SUPPLIED INFORMATION:
◆ ◆ ◆ ◆

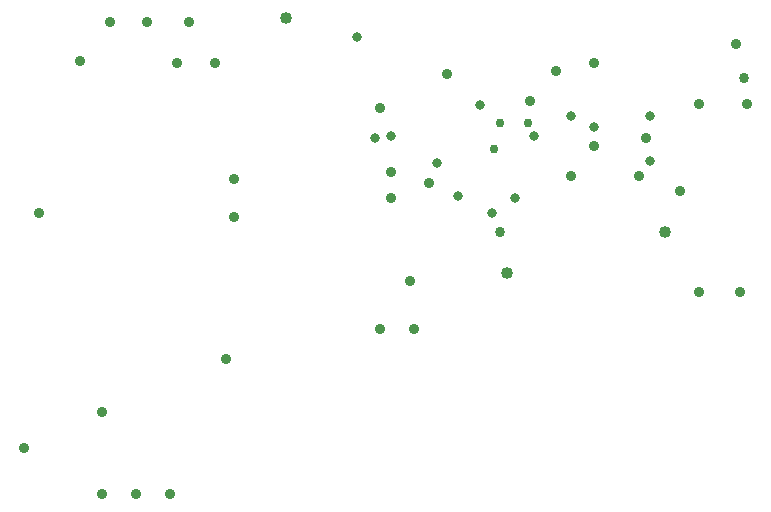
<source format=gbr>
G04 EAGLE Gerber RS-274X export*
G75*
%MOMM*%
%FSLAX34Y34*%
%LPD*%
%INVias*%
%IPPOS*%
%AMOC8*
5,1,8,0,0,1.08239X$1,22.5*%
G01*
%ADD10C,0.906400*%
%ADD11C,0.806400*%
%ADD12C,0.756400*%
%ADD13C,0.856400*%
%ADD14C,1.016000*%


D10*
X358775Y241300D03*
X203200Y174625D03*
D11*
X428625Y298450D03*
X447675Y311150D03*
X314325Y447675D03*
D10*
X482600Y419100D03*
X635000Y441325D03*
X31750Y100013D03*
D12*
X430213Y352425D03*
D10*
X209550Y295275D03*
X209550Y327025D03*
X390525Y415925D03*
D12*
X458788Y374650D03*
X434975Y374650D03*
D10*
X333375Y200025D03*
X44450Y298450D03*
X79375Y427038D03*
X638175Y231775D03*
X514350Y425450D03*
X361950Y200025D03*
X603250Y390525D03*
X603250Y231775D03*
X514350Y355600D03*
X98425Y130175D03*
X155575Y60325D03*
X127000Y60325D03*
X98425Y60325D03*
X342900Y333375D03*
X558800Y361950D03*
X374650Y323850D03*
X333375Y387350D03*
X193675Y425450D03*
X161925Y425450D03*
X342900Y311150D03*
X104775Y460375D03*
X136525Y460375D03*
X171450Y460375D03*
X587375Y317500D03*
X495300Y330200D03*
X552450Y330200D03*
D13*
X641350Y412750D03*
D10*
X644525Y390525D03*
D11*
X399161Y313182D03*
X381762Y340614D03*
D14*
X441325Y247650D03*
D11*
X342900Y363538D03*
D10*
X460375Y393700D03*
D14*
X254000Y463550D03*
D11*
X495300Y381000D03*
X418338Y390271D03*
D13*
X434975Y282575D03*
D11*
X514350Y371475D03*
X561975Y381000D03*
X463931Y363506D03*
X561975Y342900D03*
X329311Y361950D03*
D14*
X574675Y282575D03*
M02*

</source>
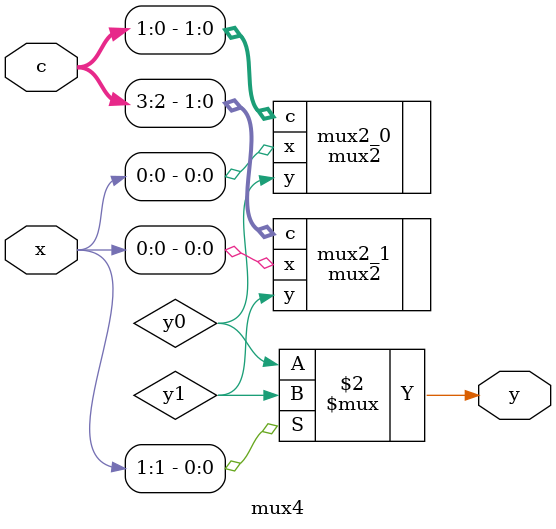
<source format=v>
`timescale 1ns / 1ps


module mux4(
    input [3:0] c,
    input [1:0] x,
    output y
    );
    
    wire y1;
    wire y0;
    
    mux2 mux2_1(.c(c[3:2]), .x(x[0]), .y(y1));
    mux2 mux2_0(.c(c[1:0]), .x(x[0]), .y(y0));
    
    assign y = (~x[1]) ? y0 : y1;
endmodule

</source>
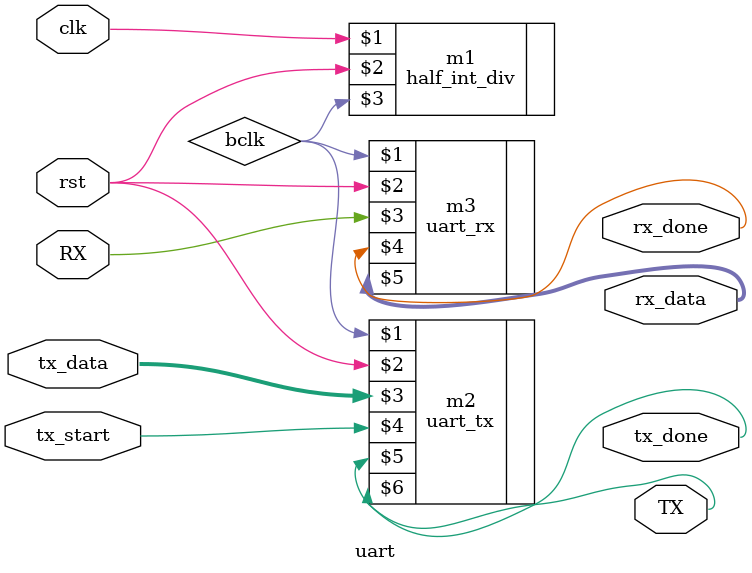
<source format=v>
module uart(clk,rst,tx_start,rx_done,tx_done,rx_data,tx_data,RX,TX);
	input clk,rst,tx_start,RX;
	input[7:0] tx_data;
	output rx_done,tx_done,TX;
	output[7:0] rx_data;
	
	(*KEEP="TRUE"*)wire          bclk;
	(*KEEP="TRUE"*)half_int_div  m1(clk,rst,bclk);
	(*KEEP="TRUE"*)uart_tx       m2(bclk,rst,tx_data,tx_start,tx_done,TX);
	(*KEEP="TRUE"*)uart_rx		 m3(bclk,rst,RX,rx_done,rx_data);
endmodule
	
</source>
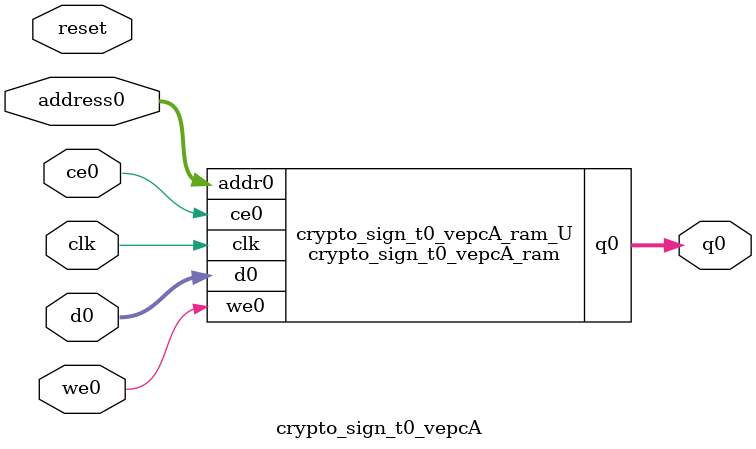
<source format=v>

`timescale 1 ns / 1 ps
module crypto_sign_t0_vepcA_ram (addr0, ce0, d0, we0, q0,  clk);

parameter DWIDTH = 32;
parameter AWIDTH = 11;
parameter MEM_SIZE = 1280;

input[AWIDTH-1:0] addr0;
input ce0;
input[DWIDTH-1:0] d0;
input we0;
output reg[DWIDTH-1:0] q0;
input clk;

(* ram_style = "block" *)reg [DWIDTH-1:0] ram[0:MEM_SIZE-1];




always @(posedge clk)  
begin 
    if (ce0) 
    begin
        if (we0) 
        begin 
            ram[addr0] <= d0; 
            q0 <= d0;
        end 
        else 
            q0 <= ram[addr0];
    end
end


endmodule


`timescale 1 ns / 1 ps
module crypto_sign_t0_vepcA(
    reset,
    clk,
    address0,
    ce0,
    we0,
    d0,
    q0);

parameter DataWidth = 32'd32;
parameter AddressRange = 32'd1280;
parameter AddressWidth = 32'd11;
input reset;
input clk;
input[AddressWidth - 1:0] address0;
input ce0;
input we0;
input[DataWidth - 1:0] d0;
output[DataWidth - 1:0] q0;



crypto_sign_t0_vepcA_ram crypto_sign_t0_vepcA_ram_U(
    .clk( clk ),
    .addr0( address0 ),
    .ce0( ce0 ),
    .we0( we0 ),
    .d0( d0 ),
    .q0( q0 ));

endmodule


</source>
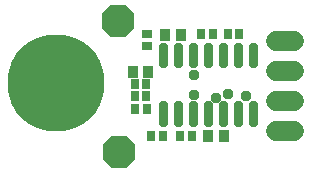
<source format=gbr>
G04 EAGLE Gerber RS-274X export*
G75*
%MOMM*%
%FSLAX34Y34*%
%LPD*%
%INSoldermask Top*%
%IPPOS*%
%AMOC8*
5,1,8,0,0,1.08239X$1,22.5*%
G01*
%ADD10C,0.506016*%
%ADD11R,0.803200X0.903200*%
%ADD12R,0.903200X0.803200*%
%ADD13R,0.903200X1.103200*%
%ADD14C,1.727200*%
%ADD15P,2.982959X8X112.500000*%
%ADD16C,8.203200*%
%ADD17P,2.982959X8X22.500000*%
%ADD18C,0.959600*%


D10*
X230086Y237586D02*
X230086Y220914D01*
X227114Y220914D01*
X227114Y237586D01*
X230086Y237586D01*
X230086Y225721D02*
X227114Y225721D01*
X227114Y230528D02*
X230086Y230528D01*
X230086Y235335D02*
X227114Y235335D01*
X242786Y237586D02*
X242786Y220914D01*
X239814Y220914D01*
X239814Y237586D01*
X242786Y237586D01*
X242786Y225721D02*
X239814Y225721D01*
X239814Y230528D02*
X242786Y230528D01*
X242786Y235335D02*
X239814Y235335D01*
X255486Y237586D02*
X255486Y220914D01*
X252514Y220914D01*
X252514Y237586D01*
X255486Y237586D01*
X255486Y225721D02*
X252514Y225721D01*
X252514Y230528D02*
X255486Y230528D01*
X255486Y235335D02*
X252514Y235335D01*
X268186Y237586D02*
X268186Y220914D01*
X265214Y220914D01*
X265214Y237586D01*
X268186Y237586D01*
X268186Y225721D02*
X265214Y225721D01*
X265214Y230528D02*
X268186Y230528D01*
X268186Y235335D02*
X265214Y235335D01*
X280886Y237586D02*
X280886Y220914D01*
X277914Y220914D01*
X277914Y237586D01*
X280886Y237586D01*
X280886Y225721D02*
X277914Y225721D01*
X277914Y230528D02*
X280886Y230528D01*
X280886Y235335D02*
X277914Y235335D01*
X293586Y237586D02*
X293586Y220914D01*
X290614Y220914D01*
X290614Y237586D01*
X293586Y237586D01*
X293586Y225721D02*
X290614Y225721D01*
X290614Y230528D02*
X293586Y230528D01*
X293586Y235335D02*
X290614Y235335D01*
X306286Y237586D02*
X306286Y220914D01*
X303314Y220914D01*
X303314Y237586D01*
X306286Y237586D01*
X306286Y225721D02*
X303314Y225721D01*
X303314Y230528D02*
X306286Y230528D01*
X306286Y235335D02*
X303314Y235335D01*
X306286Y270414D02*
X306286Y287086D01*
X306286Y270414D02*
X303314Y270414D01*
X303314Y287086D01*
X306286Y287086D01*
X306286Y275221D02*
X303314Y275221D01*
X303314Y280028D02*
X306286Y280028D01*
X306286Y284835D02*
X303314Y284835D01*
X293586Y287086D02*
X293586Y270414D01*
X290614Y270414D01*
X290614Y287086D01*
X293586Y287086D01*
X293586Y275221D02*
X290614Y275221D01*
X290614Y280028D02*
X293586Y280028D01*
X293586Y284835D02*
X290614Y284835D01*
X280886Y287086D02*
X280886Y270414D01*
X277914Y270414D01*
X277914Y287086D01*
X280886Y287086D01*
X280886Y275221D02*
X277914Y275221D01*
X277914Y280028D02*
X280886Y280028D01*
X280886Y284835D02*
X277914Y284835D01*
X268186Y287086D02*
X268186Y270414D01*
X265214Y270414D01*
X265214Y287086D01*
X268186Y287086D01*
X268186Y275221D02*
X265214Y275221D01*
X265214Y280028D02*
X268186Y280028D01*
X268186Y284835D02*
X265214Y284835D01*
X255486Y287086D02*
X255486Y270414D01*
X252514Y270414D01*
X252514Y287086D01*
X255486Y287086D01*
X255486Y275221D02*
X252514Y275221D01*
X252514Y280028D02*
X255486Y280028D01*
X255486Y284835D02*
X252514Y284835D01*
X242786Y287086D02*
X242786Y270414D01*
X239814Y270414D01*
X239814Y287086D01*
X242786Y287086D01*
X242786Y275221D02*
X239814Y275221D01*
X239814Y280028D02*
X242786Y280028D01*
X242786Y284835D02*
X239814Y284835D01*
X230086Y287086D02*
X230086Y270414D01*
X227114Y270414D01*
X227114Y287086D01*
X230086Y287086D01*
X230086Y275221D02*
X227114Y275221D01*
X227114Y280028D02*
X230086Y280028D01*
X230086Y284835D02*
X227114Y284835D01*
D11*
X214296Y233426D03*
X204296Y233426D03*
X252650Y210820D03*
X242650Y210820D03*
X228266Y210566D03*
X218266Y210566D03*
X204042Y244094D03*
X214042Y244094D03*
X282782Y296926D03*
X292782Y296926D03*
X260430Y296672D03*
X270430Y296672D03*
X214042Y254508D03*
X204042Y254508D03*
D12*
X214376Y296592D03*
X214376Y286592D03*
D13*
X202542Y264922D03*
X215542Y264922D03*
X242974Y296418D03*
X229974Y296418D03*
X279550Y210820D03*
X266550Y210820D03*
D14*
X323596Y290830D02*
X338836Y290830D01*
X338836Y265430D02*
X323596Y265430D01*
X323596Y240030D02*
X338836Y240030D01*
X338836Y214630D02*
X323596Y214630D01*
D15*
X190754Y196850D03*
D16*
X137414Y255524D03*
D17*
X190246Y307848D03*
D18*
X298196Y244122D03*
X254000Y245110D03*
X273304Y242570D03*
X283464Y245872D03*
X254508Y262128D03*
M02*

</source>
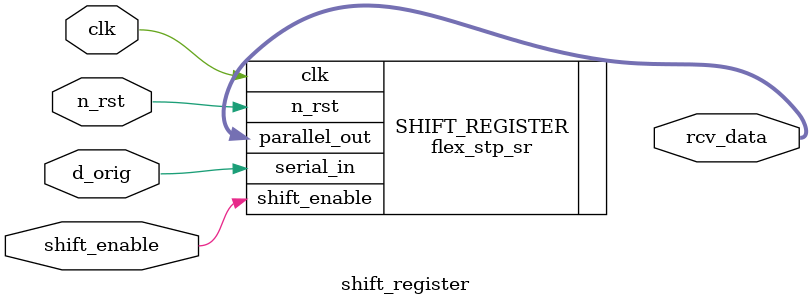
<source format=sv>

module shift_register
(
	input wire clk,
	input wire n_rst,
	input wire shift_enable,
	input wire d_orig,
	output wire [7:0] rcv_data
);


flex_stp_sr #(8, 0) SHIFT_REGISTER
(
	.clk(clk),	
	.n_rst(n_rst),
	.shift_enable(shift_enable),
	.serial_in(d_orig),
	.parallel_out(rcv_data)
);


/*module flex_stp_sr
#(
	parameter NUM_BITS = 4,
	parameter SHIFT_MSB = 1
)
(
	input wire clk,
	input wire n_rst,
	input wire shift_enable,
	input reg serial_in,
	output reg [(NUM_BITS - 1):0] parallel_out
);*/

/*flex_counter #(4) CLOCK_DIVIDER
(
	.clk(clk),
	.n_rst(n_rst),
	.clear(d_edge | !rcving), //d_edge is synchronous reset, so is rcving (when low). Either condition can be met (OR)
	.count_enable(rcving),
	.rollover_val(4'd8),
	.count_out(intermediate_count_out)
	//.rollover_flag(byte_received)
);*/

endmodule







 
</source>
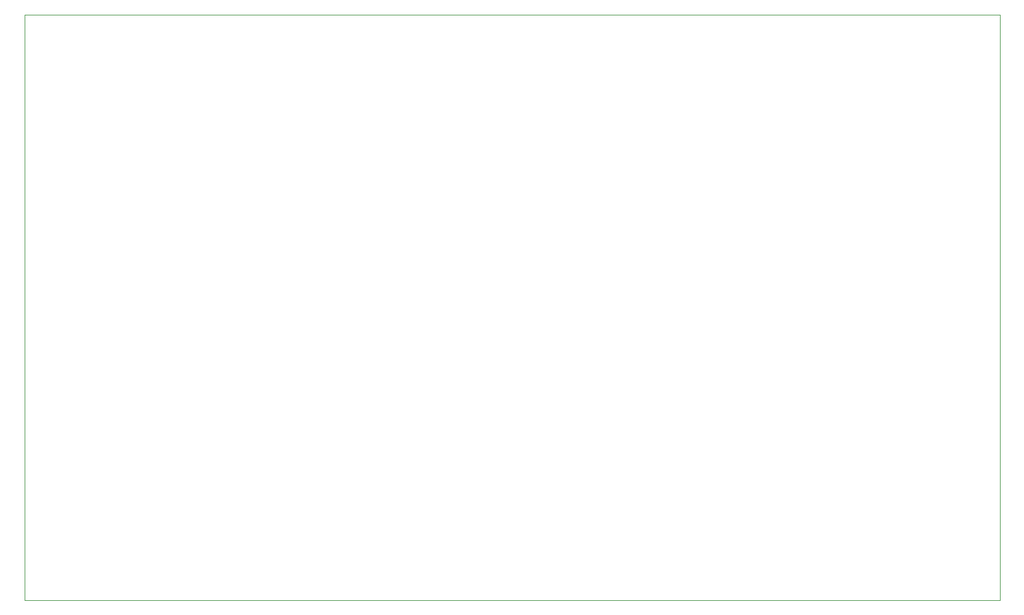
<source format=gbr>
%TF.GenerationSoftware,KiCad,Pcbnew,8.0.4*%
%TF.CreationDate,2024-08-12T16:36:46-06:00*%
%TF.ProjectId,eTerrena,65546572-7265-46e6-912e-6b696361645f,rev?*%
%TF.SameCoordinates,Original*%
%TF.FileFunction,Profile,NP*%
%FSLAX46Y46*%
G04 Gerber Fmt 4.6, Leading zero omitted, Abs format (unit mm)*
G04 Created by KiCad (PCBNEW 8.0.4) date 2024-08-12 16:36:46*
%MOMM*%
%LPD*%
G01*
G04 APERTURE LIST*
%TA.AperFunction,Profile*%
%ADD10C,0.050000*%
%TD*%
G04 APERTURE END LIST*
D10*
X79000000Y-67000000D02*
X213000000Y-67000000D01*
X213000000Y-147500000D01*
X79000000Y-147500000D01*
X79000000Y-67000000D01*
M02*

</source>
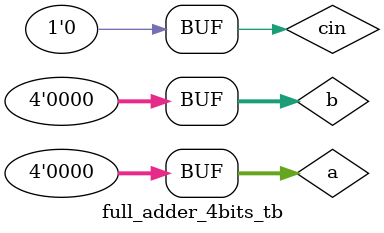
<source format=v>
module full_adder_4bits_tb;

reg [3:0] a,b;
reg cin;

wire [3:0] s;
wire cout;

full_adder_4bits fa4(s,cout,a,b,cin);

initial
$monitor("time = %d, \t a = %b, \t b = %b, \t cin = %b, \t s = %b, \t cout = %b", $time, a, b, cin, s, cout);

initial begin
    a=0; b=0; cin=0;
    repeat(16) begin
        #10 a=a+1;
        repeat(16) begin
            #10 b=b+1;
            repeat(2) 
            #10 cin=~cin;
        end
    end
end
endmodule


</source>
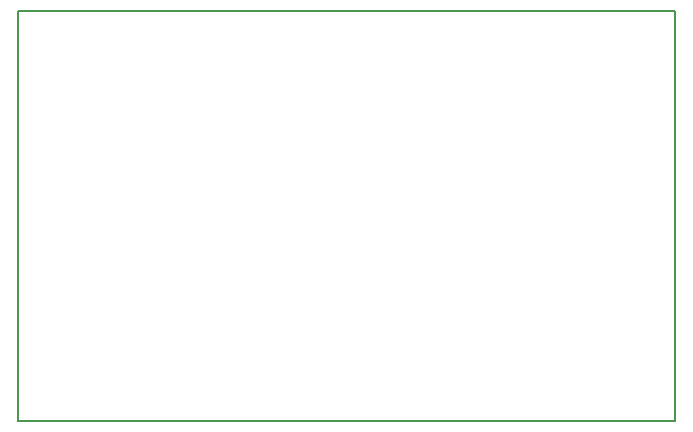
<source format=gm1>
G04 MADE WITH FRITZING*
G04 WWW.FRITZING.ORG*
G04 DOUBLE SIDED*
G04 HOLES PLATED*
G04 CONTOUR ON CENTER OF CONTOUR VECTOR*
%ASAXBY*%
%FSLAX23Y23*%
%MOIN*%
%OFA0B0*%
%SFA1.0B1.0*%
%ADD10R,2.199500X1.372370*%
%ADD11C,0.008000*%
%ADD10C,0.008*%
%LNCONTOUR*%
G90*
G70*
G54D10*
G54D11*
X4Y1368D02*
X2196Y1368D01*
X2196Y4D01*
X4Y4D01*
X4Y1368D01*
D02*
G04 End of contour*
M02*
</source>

◆ ◆ ◆ ◆

DIRECTIVE:
All lines in the listing above from the line containing "X280886Y287086D01*" to the line containing "X268186Y284835D02*", inclusive, should be retyped exactly; no other lines should appear.

SOLUTION TO THE EXERCISE:
X280886Y287086D01*
X280886Y275221D02*
X277914Y275221D01*
X277914Y280028D02*
X280886Y280028D01*
X280886Y284835D02*
X277914Y284835D01*
X268186Y287086D02*
X268186Y270414D01*
X265214Y270414D01*
X265214Y287086D01*
X268186Y287086D01*
X268186Y275221D02*
X265214Y275221D01*
X265214Y280028D02*
X268186Y280028D01*
X268186Y284835D02*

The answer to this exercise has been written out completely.